Problem to solve ▸
Reproduce the records below word for word.

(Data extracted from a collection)
□ □ □ □

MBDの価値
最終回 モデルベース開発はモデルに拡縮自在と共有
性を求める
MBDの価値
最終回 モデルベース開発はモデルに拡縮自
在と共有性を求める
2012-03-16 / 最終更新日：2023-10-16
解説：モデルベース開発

□ □ □ □

Answer section ▸
MBDの価値
最終回 モデルベース開発はモデルに拡縮自在と共有
性を求める
MBDの価値
最終回 モデルベース開発はモデルに拡縮自
在と共有性を求める
2012-03-16 / 最終更新日：2023-10-16
解説：モデルベース開発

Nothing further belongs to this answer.